Thursday, November 10, 2011

Three Films Make A Post: Things happen that have never been seen by human beings. The blood flows like vintage wine.

And The Crows Will Dig Your Grave aka Los Buitres cavaran tu fosa (1972): Despite its being graced with an awesome title, routine Spanish Western director Juan Bosch's film is a wee bit too generic to warrant me writing anything long about it. It's the usual mess of people (Craig Hill, Angel Aranda and Fernando Sancho among them) of variable nastiness doing nasty things to each other for monetary reasons - not much vengeance going around here - with some light political allegory thrown in. While I've seen it all before, I can't really complain about Bosch's execution of the story: the cruelty is cruel, the action is tight, the dialogue scenes have a certain amount of bite. Add decent acting by people with excellent facial hair and a generic yet fine soundtrack by Bruno Nicolai, and you get a Spaghetti (Paella?) Western that might be totally forgettable, but is also pretty entertaining.

My Horse, My Gun, Your Widow (1972): Again directed by Bosch, again made in 1972 (and still not the last film the director shot in that year), again a Spaghetti Western, again featuring Craig Hill, a Bruno Nicolai soundtrack and an awesome title. Alas, I wasn't as happy with this one, for this is one of those dreaded "comedic" films that suffer from not being funny at all. There are of course some good Spaghetti Western comedies, but those films usually know if there in it for the jokes, want to be parodies of the genre their working in, or hide more complex things behind their humour.
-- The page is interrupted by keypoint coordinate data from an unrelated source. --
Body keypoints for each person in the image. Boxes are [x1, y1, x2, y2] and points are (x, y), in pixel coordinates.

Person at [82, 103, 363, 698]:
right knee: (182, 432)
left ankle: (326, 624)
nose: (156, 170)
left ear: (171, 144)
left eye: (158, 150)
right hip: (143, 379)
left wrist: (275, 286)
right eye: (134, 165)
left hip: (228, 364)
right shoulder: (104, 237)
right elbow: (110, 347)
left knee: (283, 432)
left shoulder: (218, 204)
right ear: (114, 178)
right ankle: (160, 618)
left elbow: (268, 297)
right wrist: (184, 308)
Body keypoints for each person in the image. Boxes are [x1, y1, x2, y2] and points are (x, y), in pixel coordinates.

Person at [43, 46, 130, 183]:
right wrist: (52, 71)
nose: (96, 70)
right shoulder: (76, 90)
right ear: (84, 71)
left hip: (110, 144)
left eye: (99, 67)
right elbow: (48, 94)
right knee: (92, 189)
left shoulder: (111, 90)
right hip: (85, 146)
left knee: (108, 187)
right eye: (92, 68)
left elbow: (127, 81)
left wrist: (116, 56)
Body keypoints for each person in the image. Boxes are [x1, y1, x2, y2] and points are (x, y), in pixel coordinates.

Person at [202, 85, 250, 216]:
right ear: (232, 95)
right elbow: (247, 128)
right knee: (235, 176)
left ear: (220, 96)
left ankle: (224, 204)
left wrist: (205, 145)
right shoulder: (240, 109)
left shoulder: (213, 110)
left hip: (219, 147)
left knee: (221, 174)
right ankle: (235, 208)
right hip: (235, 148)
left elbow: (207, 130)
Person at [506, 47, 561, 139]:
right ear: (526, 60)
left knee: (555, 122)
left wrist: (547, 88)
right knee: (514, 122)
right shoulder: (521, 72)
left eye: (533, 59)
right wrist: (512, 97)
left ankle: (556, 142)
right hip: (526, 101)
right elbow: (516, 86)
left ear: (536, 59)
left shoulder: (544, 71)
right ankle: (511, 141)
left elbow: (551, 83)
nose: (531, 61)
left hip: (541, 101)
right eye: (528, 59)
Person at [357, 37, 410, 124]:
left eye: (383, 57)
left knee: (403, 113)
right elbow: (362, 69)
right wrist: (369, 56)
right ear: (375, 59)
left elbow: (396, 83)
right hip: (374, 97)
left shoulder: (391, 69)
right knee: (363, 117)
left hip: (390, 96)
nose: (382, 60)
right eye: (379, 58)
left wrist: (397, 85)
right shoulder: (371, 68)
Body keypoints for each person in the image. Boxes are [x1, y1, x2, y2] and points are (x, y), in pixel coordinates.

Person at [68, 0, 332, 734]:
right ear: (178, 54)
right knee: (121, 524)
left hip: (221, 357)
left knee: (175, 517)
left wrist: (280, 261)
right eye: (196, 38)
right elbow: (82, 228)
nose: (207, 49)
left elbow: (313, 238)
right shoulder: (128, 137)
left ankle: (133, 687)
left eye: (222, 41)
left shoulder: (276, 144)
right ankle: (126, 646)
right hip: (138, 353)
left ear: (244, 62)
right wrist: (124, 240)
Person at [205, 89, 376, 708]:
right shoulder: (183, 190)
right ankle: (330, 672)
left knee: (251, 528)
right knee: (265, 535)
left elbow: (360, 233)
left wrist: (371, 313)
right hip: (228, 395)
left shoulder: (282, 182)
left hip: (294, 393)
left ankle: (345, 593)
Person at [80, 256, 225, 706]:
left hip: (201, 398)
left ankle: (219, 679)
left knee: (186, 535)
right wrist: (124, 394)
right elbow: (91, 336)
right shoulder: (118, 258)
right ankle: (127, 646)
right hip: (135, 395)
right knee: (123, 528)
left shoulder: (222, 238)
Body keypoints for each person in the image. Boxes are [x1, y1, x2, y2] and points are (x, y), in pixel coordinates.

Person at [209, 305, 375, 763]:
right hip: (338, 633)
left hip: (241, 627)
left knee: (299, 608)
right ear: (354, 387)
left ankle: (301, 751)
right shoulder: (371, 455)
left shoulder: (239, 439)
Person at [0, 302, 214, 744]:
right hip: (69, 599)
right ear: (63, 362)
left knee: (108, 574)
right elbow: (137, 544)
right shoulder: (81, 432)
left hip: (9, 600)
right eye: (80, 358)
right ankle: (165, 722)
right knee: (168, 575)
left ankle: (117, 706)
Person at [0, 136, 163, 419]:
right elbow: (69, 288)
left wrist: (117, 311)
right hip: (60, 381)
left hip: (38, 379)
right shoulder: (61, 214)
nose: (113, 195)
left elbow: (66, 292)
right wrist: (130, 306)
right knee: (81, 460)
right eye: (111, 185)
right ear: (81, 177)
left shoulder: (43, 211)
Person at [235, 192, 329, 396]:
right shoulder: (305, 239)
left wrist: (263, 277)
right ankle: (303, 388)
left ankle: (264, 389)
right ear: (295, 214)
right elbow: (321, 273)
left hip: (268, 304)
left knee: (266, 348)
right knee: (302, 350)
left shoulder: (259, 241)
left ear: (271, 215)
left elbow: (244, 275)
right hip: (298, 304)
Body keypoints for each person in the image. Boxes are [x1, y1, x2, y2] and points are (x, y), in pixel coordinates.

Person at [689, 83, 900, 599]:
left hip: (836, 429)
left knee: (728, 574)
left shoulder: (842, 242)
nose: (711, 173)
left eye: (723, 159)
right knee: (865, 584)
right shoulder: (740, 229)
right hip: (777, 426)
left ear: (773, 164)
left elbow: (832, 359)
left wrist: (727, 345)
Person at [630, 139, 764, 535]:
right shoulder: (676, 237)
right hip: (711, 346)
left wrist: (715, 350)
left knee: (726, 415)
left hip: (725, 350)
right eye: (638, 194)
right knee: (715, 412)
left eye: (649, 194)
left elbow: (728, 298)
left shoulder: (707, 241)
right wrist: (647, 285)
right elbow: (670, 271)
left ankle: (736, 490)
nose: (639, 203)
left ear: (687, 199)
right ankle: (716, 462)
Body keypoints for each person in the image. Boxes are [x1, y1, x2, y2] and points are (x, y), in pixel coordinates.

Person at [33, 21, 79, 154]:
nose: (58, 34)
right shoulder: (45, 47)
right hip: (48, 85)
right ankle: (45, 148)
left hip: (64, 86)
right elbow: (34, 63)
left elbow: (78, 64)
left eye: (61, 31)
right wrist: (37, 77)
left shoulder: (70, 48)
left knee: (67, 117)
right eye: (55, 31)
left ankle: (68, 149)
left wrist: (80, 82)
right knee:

My Horse etc doesn't seem to have much of a plan at all, and ends up being one of those films that are just kind of there without ever amounting to much.

Captain America: The First Avenger (2011): After the rather disappointing Thor, Joe Johnston (the guy responsible for the horrible Wolfman remake) of all people pulls the Marvel superhero films out of the druthers again with what is as fine a piece of blockbuster cinema as you're likely to encounter. The film not only gets the core of the character it is about right, but also realizes which elements of the original's serial/pulp origins will work under these particular circumstances and which won't, and then proceeds to dial up the useful elements to awesome. Add that the film has an actual heart, and find me a very happy man.